Decolonizing past pandemics – and present ones too
By way of conclusion, let me reiterate that how we know and remember past pandemics matters, and not just for history’s sake: the poorly remembered past can be deadly in the present. The perennial Eurocentric, colonialist pandemic narratives are exactly those that hinder our ability to study modern pandemics, blocking promising lines of investigation. Just as dangerously, they are also generating racist, xenophobic disease narratives, making effective responses even more difficult.
It might resonate with today’s readers that modern historical scholarship on plague and other epidemics diseases started in 1830s Europe in the context of cholera pandemics that were raging across the world. Cholera continued in recurrent outbursts through the rest of the nineteenth century, only to be joined by the Third Plague Pandemic at the turn of the twentieth century, and later on by the influenza pandemic of 1918–20. Each pandemic spurred a new flurry of research and publications.

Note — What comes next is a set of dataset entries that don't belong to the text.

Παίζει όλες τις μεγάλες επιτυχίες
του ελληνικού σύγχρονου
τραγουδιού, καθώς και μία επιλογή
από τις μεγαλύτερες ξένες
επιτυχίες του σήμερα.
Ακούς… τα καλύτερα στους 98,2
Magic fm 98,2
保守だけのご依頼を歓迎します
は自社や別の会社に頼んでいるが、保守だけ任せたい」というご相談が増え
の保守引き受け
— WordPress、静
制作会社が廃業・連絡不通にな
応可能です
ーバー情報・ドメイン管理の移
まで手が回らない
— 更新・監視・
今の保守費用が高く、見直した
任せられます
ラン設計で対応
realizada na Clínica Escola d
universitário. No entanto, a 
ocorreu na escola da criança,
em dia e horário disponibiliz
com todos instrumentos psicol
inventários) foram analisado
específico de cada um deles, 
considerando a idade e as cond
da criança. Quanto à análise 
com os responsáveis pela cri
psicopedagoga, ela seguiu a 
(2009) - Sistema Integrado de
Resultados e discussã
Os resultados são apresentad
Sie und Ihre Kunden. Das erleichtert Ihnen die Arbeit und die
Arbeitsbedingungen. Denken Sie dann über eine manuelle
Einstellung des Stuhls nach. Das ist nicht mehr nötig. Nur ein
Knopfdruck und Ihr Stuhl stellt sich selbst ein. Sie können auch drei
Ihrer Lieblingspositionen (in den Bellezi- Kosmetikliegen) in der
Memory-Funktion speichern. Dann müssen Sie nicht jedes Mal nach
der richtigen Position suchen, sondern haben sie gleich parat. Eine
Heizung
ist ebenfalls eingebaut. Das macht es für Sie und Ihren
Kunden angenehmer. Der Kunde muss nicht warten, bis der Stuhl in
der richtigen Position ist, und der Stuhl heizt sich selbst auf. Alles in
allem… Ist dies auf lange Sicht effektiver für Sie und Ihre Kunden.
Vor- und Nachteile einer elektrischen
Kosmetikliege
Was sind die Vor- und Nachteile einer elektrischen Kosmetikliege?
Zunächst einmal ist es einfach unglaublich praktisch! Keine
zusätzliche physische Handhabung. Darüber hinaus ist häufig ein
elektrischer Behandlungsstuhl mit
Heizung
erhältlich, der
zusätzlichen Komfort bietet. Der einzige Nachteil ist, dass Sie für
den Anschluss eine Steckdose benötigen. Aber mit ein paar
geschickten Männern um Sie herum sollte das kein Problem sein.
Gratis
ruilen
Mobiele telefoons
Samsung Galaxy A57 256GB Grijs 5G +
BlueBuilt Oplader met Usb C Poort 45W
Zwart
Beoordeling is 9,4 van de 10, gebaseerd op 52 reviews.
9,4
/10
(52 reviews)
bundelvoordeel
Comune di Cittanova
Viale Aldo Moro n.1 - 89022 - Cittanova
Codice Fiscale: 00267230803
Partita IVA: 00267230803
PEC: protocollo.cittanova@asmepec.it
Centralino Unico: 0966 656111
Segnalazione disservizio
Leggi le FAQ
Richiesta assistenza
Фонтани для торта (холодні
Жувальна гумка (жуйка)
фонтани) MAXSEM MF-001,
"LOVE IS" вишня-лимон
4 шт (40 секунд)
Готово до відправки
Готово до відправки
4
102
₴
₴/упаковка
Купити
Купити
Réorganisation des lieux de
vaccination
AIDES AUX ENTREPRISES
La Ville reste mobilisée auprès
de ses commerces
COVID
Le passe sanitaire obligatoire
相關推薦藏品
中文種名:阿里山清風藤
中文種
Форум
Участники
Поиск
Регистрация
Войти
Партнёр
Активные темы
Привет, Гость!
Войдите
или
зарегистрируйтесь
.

Over the last two centuries, historical epidemiology grew into a prolific field of scholarship. But it bears remembering that the basic tenets of that body of scholarship remains mostly Eurocentric and colonialist in nature – which is to say, explicitly based on the idea of the supremacy of European society and its cultural hegemony over non-European societies. The Europeanist plague scholarship that recycles older disease narratives continues that orientalist and xenophobic legacy, despite the fact that most of its tropes have been thoroughly debunked.Footnote 16 But knowing the real history matters now more than ever, when racist myths can kill as much as any pandemic.
The only silver lining to the COVID-19 pandemic, we can hope, will be an upsurge in research interest in pandemic studies, both past and present. Already there is a flurry of new works that tackle different aspects of pandemics, in the social sciences, the humanities, and the arts. One thing that has become crystal clear during this pandemic is that neither the study of pathogens (microbiology, virology, etc.) nor the study of treatment of infections caused by those pathogens (clinical medicine) alone can guide pandemic management. This is because pandemics are at least as much about people and their thoughts and actions as they are about viruses and bacteria. Studying pandemics requires asking the right questions to understand why people are affected differently and why they respond to biological crises in different ways. Comparative historical knowledge helps us to understand the social and cultural context for human responses, which is often missing in biomedical and health research. Understanding that this is the primary context in which pandemics unfold is thus critical for developing appropriate policy in real time. Simply put, the insights that the social sciences and humanities offer are crucial for guiding global public health initiatives, especially in a time of pandemic, and must be incorporated into biomedical and health sciences research going forward.